Stored data:
_ _ _ _ _
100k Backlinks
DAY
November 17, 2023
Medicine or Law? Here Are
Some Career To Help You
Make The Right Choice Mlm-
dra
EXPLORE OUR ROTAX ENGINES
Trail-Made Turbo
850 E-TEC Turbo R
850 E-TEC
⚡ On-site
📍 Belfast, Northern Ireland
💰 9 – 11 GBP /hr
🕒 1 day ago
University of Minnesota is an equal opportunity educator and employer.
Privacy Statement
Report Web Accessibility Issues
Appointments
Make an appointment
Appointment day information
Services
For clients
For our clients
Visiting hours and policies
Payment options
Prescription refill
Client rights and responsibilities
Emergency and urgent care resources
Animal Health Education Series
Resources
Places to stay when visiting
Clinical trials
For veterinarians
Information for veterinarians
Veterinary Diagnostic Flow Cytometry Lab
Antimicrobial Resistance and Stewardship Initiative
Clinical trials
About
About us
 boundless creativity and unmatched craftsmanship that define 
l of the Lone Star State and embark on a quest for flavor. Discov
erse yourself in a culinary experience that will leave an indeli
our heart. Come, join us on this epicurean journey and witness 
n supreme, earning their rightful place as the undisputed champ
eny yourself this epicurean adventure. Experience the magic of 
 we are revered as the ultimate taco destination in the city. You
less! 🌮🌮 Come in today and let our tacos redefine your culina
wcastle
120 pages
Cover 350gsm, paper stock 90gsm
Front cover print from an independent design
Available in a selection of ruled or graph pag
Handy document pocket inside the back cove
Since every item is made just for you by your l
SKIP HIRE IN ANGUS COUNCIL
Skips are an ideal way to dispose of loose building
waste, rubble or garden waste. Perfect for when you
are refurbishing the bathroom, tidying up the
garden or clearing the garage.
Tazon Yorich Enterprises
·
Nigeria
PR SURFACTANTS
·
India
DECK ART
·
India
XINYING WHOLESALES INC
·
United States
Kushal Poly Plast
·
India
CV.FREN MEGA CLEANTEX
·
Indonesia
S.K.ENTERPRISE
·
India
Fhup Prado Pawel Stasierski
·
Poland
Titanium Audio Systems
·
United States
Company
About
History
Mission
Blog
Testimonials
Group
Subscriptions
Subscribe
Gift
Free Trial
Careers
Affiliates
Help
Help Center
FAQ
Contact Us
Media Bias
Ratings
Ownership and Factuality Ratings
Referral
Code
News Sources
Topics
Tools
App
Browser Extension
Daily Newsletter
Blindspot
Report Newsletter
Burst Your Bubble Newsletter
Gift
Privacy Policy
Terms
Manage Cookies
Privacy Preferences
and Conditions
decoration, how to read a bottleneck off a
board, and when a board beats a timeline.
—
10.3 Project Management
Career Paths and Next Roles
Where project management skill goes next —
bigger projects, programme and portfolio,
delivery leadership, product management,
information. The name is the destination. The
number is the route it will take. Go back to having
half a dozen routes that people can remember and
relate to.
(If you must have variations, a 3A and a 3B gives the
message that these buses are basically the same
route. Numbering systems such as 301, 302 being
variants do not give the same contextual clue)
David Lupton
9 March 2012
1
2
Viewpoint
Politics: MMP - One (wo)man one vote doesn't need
_ _ _ _ _
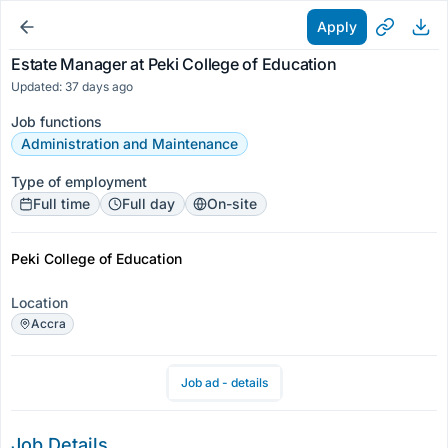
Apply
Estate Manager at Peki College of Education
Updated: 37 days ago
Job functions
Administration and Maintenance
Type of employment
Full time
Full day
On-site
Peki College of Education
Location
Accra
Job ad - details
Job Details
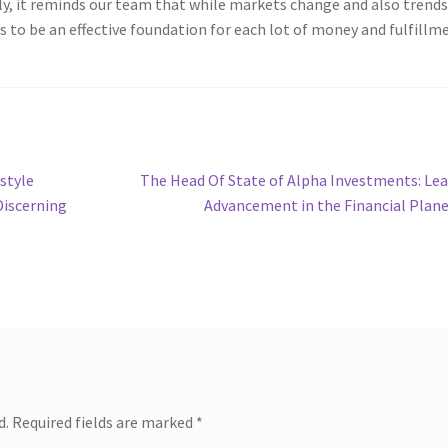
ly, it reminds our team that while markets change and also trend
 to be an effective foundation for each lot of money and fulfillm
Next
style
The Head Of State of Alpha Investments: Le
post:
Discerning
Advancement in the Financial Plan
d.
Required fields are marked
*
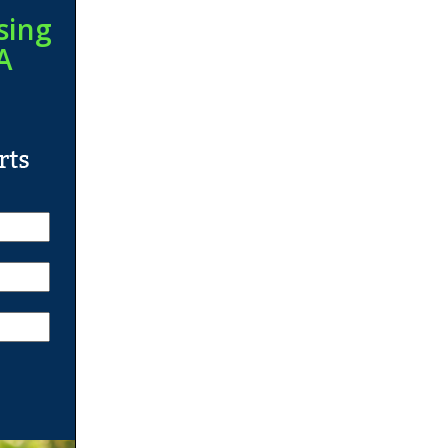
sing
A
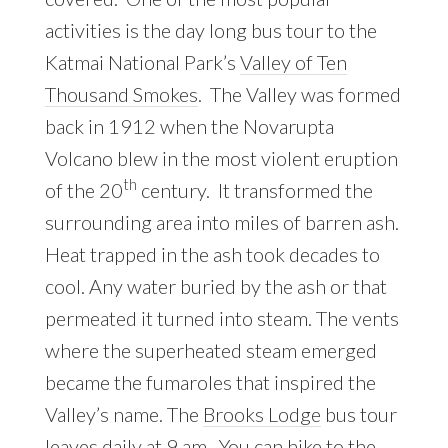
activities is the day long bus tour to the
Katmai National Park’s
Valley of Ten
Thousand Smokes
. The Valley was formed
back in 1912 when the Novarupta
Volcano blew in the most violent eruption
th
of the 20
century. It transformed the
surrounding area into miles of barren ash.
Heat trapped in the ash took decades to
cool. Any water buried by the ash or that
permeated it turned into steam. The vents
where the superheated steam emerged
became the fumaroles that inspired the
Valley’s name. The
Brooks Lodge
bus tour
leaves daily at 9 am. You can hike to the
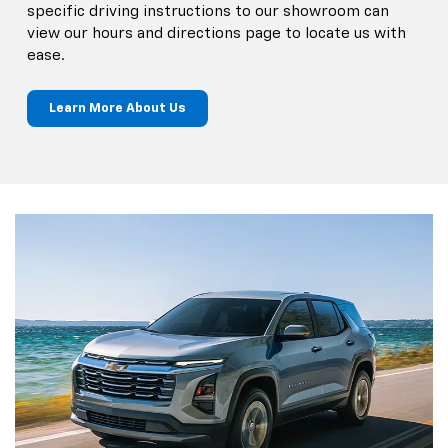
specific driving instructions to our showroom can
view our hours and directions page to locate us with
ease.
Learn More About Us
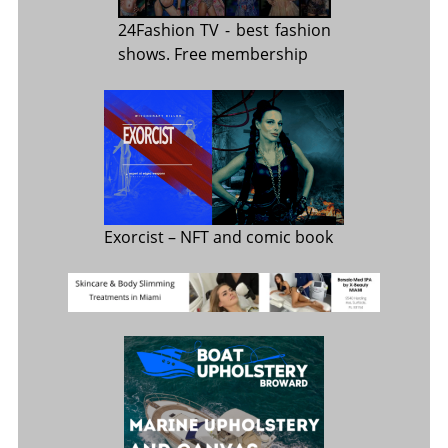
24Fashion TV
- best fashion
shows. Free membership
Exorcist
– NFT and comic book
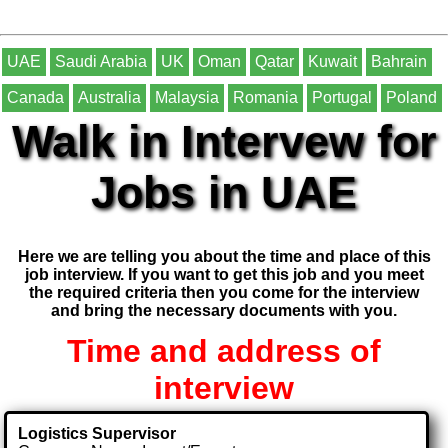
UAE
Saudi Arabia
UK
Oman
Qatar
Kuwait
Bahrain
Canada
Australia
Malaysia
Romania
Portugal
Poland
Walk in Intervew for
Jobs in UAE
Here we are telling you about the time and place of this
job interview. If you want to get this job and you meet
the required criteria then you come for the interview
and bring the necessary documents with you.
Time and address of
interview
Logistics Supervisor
_ _ _ _ _
ACTIVITY:
Starting with the line that holds "100k Backlinks" and ending with the line that holds "Privacy Statement", retype every line in the data above exactly, and nothing else.

RESPONSE TO THIS EXERCISE:
100k Backlinks
DAY
November 17, 2023
Medicine or Law? Here Are
Some Career To Help You
Make The Right Choice Mlm-
dra
EXPLORE OUR ROTAX ENGINES
Trail-Made Turbo
850 E-TEC Turbo R
850 E-TEC
⚡ On-site
📍 Belfast, Northern Ireland
💰 9 – 11 GBP /hr
🕒 1 day ago
University of Minnesota is an equal opportunity educator and employer.
Privacy Statement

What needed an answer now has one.